De más está decir que en este empresa le conviene la conducta belicosa de Trump y el vicepresidente J. D.Vance. Al hacer de China el blanco de una guerra comercial despiadada, están ayudando a Xi y compañía que, para sorpresa de nadie, se han proclamado resueltos a “luchar hasta el fin” contra Estados Unidos. Dan a entender que confían en ganar porque, en el corto plazo, los más perjudicados por los aranceles serán los consumidores norteamericanos cuyo nivel de vida depende en parte a la disponibilidad de bienes a precios accesibles producidos en China y otros países en que la mano de obra cuesta menos que en Estados Unidos.

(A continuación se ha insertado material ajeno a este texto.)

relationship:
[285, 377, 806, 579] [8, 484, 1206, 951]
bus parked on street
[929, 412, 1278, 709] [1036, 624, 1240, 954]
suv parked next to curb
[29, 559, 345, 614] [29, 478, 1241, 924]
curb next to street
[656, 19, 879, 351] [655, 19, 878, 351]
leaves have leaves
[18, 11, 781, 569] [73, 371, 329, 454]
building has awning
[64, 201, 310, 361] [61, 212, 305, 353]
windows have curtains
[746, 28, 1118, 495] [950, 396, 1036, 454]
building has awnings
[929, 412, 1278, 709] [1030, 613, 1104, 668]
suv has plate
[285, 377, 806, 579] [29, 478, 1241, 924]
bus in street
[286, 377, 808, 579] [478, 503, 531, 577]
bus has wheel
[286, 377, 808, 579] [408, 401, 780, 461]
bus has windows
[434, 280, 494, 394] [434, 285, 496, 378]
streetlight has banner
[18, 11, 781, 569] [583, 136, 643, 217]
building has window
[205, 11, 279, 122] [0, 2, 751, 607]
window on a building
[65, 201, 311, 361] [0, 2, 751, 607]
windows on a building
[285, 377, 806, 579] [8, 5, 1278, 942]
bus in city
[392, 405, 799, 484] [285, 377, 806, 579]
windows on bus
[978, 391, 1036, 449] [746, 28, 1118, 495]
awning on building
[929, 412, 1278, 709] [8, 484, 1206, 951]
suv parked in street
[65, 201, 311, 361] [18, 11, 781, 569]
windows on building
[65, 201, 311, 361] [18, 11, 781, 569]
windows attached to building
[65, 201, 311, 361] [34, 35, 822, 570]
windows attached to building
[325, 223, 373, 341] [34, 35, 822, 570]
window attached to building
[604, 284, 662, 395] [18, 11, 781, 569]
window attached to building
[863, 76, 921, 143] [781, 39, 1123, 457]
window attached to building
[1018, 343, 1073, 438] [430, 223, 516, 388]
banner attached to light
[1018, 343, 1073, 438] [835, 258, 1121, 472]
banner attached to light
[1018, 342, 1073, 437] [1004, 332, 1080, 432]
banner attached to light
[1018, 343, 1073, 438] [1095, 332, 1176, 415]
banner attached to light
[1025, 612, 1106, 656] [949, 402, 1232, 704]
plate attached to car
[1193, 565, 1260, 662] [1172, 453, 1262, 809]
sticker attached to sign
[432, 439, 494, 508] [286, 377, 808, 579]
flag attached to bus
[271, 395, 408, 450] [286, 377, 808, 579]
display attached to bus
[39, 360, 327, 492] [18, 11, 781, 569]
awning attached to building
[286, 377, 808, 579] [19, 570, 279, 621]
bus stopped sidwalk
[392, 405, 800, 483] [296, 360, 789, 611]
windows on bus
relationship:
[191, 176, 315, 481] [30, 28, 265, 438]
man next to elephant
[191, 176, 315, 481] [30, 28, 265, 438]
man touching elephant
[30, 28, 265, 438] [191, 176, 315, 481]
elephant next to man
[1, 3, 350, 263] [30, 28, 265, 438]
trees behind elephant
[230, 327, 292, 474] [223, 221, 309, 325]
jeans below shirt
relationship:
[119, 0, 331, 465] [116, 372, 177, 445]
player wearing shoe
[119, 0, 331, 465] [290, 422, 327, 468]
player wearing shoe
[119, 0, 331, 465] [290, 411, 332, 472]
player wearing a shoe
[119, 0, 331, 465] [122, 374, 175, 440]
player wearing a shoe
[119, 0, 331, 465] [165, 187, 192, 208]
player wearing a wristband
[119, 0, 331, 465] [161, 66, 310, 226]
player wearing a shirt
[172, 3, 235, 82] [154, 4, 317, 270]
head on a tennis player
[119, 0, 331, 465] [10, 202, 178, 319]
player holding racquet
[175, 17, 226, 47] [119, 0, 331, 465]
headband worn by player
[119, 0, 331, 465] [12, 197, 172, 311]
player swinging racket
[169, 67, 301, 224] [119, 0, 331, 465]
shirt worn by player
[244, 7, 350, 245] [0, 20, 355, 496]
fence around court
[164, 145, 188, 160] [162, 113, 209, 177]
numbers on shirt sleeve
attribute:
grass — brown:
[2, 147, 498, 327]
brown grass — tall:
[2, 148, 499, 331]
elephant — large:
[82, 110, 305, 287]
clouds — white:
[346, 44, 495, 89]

Trump, consciente de que no le convendría en absoluto privar a sus compatriotas de los iPhone de Apple, computadoras y otros adminículos electrónicos relativamente baratos a los que se han acostumbrado, ya está haciendo más selectivos los aranceles en un esfuerzo por tranquilizar a los preocupados por las consecuencias concretas de lo que está haciendo.
El crecimiento ultrarrápido de China debió mucho a la voluntad de empresarios occidentales, encabezados por los norteamericanos, de sacar provecho del capital humano de un pueblo que siempre ha sido célebre por su cultura de trabajo y su dedicación al estudio. A partir de la gestión calamitosa de Mao, en un lapso muy breve convirtieron a un país paupérrimo en una factoría enorme. Pero, claro está, los chinos no se conformaron con desempeñar un papel subalterno en la economía mundial. Muy pronto, aprendieron lo bastante como para no tener que depender tanto de los aportes intelectuales extranjeros. Con todo, el consenso es que China aún no está en condiciones de prescindir por completo de la tecnología y las instituciones financieras ajenas, de suerte que no será tan fácil, como parece creer Xi, asegurar que en adelante la economía de su país, cuyas dimensiones son equiparables con las ostentadas por la norteamericana -que, no lo olvidemos, funciona con una población que es más de cuatro veces menor-, se vea impulsada por el consumo interno.